Hong Kong’s proposed Security Law
Chinese security legislation
My young friend, Norman Chan, disagrees with my support of China for the Chinese security legislation for Hong Kong.
Norman: What is really in the mind of the Chinese Communist Party (CPC) when introducing this controversial act into Hong Kong? Every country, organisation or individual tries to maximise its interest, in one way or another. My previous academic training cautions that a purely “utilitarian” approach seems to explain everything but does not do so in fact.
In simple terms, no “reasonable man” acts against his own good. However:
- Was there enough, proportionate and correct information to make the decision?
- If there was enough data, do people always make the right choice?
- Are “other considerations” that those outside the decision-taking process do not comprehended?
To me, the option last sounds most plausible.

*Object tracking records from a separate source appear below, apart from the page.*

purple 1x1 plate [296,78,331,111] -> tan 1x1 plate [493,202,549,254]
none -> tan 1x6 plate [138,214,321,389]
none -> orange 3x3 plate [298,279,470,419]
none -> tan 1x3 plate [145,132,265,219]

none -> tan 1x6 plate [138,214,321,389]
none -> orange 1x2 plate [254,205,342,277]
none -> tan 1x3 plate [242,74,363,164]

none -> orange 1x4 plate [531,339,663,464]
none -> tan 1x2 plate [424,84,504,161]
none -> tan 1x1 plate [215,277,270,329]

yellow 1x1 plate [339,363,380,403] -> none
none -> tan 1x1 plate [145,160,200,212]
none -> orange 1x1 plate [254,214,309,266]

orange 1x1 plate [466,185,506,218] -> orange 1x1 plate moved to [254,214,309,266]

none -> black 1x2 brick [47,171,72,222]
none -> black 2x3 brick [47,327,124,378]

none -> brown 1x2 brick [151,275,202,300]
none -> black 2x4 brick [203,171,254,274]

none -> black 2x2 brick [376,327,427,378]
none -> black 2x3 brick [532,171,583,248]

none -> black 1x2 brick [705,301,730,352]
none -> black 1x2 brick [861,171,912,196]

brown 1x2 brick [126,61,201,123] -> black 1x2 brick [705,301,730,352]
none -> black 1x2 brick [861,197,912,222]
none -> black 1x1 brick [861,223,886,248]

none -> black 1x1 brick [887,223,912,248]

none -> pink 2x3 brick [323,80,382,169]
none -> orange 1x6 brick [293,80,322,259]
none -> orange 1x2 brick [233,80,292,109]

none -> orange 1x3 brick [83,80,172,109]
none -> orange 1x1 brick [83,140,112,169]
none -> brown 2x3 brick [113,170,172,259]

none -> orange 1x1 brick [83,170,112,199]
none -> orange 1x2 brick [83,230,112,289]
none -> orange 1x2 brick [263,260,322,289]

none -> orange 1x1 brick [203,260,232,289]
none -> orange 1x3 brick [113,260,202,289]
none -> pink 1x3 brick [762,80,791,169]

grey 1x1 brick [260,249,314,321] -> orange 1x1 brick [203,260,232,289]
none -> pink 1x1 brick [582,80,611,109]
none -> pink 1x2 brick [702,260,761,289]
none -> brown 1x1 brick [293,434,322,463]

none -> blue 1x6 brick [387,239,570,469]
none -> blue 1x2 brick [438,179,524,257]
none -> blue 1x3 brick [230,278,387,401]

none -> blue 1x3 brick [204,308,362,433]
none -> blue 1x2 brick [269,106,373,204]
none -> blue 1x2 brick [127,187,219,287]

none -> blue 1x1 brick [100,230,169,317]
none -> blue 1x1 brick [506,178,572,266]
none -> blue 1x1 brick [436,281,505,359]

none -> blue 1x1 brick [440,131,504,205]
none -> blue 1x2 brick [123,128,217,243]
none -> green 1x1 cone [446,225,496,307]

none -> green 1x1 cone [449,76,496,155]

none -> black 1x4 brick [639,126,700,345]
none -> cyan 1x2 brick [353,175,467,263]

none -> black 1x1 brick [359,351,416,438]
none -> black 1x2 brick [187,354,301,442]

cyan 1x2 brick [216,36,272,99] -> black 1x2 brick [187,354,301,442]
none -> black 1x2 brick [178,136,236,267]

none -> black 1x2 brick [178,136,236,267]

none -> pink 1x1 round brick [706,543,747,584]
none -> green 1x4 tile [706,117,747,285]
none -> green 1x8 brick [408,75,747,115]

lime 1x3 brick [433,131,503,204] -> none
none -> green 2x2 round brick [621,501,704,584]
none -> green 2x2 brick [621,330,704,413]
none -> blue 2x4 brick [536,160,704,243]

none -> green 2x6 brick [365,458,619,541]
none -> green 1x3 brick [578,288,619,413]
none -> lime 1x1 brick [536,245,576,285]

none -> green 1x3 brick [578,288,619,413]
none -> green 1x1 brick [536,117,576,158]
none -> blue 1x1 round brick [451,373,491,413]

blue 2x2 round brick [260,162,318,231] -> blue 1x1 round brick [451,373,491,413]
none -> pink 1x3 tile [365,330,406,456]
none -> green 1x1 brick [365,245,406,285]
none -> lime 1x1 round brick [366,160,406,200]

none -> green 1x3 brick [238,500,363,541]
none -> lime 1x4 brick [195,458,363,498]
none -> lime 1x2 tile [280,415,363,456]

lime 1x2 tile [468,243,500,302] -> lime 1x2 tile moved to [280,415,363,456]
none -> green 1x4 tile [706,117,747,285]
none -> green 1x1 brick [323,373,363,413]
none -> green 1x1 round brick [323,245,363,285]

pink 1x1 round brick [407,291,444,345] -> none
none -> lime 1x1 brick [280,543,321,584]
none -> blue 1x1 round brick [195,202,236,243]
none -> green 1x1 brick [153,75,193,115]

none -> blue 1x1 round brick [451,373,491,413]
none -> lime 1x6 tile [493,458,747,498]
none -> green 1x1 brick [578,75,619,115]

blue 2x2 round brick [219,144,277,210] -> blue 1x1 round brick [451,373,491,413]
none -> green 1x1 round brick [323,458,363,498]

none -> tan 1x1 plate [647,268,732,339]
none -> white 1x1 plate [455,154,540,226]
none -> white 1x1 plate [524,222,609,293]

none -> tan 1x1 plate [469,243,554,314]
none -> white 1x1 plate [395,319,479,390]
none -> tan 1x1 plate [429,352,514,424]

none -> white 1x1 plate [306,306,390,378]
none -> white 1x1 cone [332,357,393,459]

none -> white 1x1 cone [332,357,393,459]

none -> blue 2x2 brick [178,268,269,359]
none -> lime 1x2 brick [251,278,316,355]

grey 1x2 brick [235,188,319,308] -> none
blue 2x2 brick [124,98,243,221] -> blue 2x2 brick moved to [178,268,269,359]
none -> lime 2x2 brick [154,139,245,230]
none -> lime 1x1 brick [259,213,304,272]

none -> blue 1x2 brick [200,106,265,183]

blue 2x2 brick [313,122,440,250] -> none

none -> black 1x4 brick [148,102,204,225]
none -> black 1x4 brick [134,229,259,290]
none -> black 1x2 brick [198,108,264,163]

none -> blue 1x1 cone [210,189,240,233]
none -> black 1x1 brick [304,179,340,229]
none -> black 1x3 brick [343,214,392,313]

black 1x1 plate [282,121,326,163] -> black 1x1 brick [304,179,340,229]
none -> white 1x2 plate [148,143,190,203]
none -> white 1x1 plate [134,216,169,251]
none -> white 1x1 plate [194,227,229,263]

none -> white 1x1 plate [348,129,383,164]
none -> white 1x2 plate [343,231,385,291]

Lik Hang: Why be so mysterious and sinister, Norman? Surely the answer IS simple. The SAR Government lacks the will or the tools to control the rioting in Hong Kong. Everyone agrees that China is the ultimate authority legally and morally. China is surely not only allowed to but obliged to take steps to keep law and order?
Norman: How does putting an end to the special international status given to Hong Kong, miraculous in international history, help Hong Kong, Lik Hang? Nobody could have foreseen this in a thousand years. How come that an important function of Hong Kong can be usurped by others? Why cannot the other part of the bargain come about at the same time?
A city established, monitored and co-governed by international treaties requires cooperation from all involved. It ought not to be a “zero-sum” game. If one side takes all, the other will simply leave the table and thus the game ends.
If there is only a security law but no genuine universal suffrage, CPC takes all and Uncle Sam leaves the table.
Lik Hang: You are wrong here, Norman. The Joint Declaration (this is between the UK and China only, remember) makes it clear that China has the ultimate responsibility for Hong Kong. This was the case for over 2000 years before the British took Hong Kong from China. Not even the British, let alone the Americans or other foreign powers, have any right to intervene.
I see you are also making a point about the pledge in the Joint Declaration to introduce democracy “when the time is right”. How can the time be right now or previously, when there is rioting and damage almost every day in Hong Kong by extremists?
Norman: In negotiations, neither side should ask for what the other cannot afford. Both need to give a piece of flesh to get a deal. There is no such a thing as “winner takes all”. With this security law, Hong Kong becomes just another Chinese city.
And please don’t use the recent violence as an excuse not to introduce democracy. Hong Kong people were very peaceful from 1984 to 2019. 36 years of waiting has gone and there was no fulfilment of the promise.
Lik Hang: The Hong Kong democrats had their chance in 2017 when the SAR Government put forward proposals for starting a more democratic election process. But they could not agree among themselves and the vote was lost. Hong Kong lost its best opportunity to move forward. How foolish that was!
Norman Chan: The security law removes Hong Kong’s uniqueness. So, I ask, can Hong Kong be replicated? And if there is no need for Hong Kong’s uniqueness, Lik Hang, then why not just move everything to somewhere else? Mainland Chinese do business in London, New York, Toronto. Westerners can visit Beijing, Shanghai, Shenzhen and other Chinese cities.
Lik Hang: Hong Kong’s uniqueness is not affected by this law, Norman. Many Chinese ministers and senior officials have commented publicly in the Western media that this will not affect Hong Kong’s laws, justice or procedures. In other words, nothing will change in Hong Kong except the treatment of offences under the security legislation. You may not believe these words. But they have been said – and very publicly. Time will show who is right. My strong feeling is that Hong Kong has great value to China in many ways and will continue to do so.
Norman Chan: I can read all these words daily in the official channels of CPC. Your responses are ‘copy and paste’ of CPC propaganda. And we can copy and paste from CPC officials in English too these days. Look, Lik Hang, I agree that the Western powers and so-called democracies are biased against China. I agree that this has elements of racism and colonialism. And I agree that all Governments are hypo-critical in their own interests. But this law is bad for Hong Kong – and that’s my bottom line.
Lik Hang: For the moment we’ll agree to disagree Norman then! Thanks for your frank views. We’ll all just have to wait and see what happens inside Hong Kong, in China and in the rest of the world.